Women's basketball league in Belgium

The 2024–25 Belgian Women's Basketball League is the 90th season of the top division women's basketball league in Belgium since its establishment in 1934. It starts in September 2024 with the first round of the regular season and ends in April 2025.

Kangoeroes Basket Mechelen are the defending champions.

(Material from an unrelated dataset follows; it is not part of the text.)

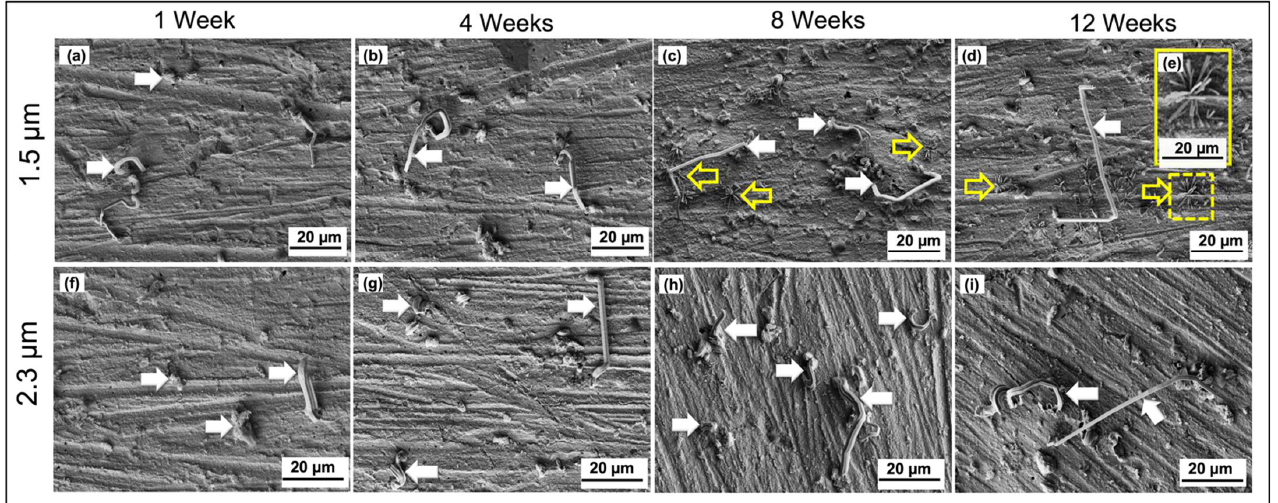
Figure 3. FESEM micrographs of tin whiskers (solid arrows) and CuO flowers (hollow arrows) observed on the non-indented surface of 1.5 µm ( a – e ) and 2.3 µm ( f – i ) coatings for 1–12 weeks of storage time. Image ( e ) is the high-magnification image of CuO flowers (hollow arrow) in the marked area in image ( d ).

Castors Braine won their seventh title after beating Kangoeroes Basket Mechelen in the final.

==Format==
Each team plays each other twice. The top eight teams qualify for the play offs, where every round is held as a best of three series. The teams who don't reach the play offs advance to the play outs where one team will be relegated.
==Regular season==

| Pos | Team | Pld | W | L | PF | PA | PD | Pts | Qualification |
| 1 | Castors Braine | 22 | 21 | 1 | 1997 | 1222 | +775 | 43 | Play Offs |
| 2 | Kangoeroes Basket Mechelen | 22 | 21 | 1 | 1969 | 1233 | +736 | 43 |
| 3 | Basket Namur Capitale | 22 | 17 | 5 | 1711 | 1376 | +335 | 39 |
| 4 | ION Basket Waregem | 22 | 14 | 8 | 1718 | 1536 | +182 | 36 |
| 5 | Phantoms Basket Boom | 22 | 12 | 10 | 1815 | 1532 | +283 | 34 |
| 6 | Kortrijk Spurs | 22 | 12 | 10 | 1605 | 1529 | +76 | 34 |
| 7 | Spirou Ladies Charleroi | 22 | 10 | 12 | 1584 | 1705 | −121 | 32 |
| 8 | LDP Donza | 22 | 9 | 13 | 1532 | 1616 | −84 | 31 |
| 9 | Amon Jeugd Gentson | 22 | 8 | 14 | 1326 | 1681 | −355 | 30 | Play Outs |
| 10 | Liege Panthers | 22 | 5 | 17 | 1342 | 1593 | −251 | 27 |
| 11 | Basket Lummen | 22 | 2 | 20 | 1241 | 1875 | −634 | 24 |
| 12 | Basketball Brunehaut | 22 | 1 | 21 | 1144 | 2086 | −942 | 23 |

== Play offs ==

| Champions of Belgium |
|---|
| BEL Castors Braine Seventh title |

== Play outs ==
The winners of the play offs stay up.